___ Teks Bacaan

Injil hari ini memberi kita kesempatan untuk merenungkan pribadi Yesus dan makna mesianisme-Nya. Kerangka acuan dimulai dari pengakuan Yesus sebagai Mesias di tengah pelayanan-Nya di luar Galilea: “Kata orang, siapakah Aku ini?”, yang kemudian ditanggapi oleh Petrus
Injil menyebutkan, pada tanggapan pertama para murid, bahwa Yesus diidentifikasikan dengan salah satu nabi. Dalam Yudaisme ada kepercayaan bahwa tokoh-tokoh Perjanjian Lama, seperti Elia atau nabi lainnya, masih hidup dan, berkat ini, mereka dapat dimintai bantuan. Di sisi lain, Petrus menyatakan pada pertanyaan yang sama bahwa Yesus adalah “Mesias”. Namun, Yesus memerintahkan murid-murid-Nya untuk tidak menyebarkan berita tersebut, hingga kemudian Ia menjelaskan arti atau makna mesianisme-Nya. Dan di sinilah Petrus tidak mengerti.

______
___ Data yang Diberikan

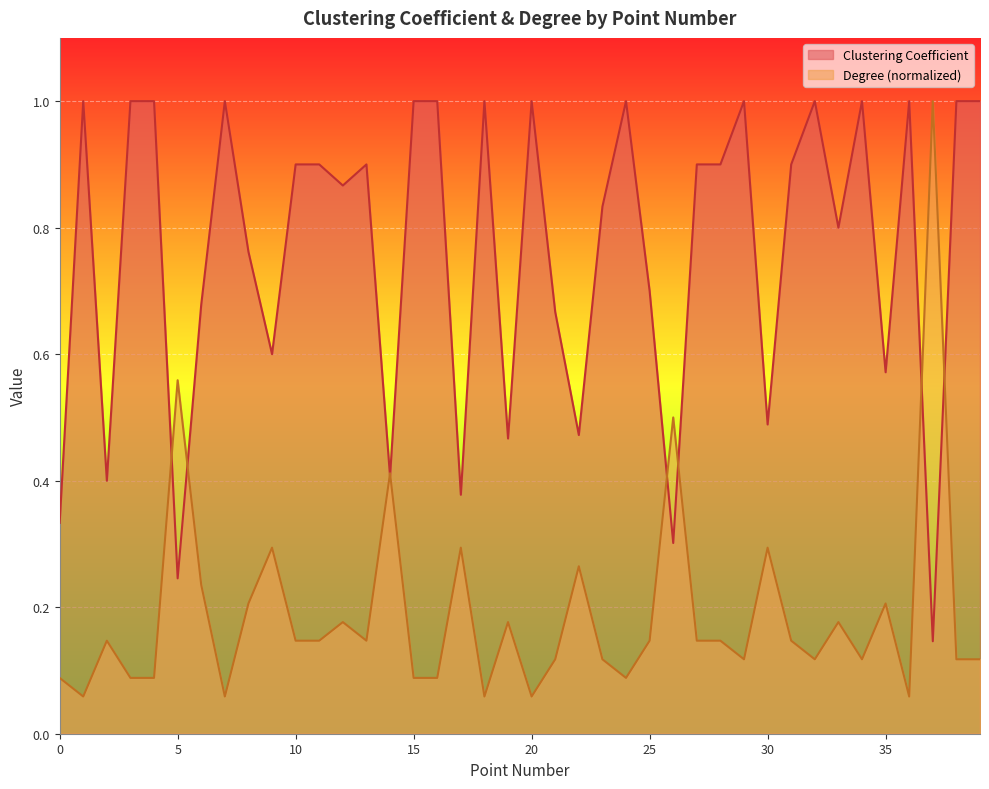

List the series in order of their overall mean, highest first.

Clustering Coefficient, Degree (normalized)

______

■ **Yang Perlu Dikerjakan**: Lanjutkan teks renungan tentang mesianisme Yesus, dimulai tepat setelah kalimat terakhirnya. Data di atas tidak diperlukan untuk pengerjaan.

■ **Kolom Jawaban**:
Reaksi Petrus, yang menyangkal penjelasan Yesus tentang takdirnya, cukup mengejutkan. Yesus menyatakan bahwa Ia harus menderita, bahkan mengalami kematian di tangan otoritas Yahudi. Tentu saja, mesianisme ini pecah dengan logika kemenangan, yang mungkin, diharapkan Petrus dari proyek pembebasan Yesus. Jelas, reaksi Petrus adalah wajar, karena ada gagasan tentang kemenangan yang tersirat dalam konsepsi Yudaisme Perjanjian Lama tentang Mesias.
Selanjutnya, nasib Sang Guru akan sangat berdampak pada murid-murid-Nya, sehingga Petrus bingung dengan penjelasan tentang nasib dan kematian Yesus. Petrus akan memiliki cukup alasan untuk menentang gagasan seorang “mesias” yang harus diserahkan kepada otoritas Yahudi untuk dieksekusi, karena mungkin dia saja bisa mengalami nasib yang sama seperti Yesus.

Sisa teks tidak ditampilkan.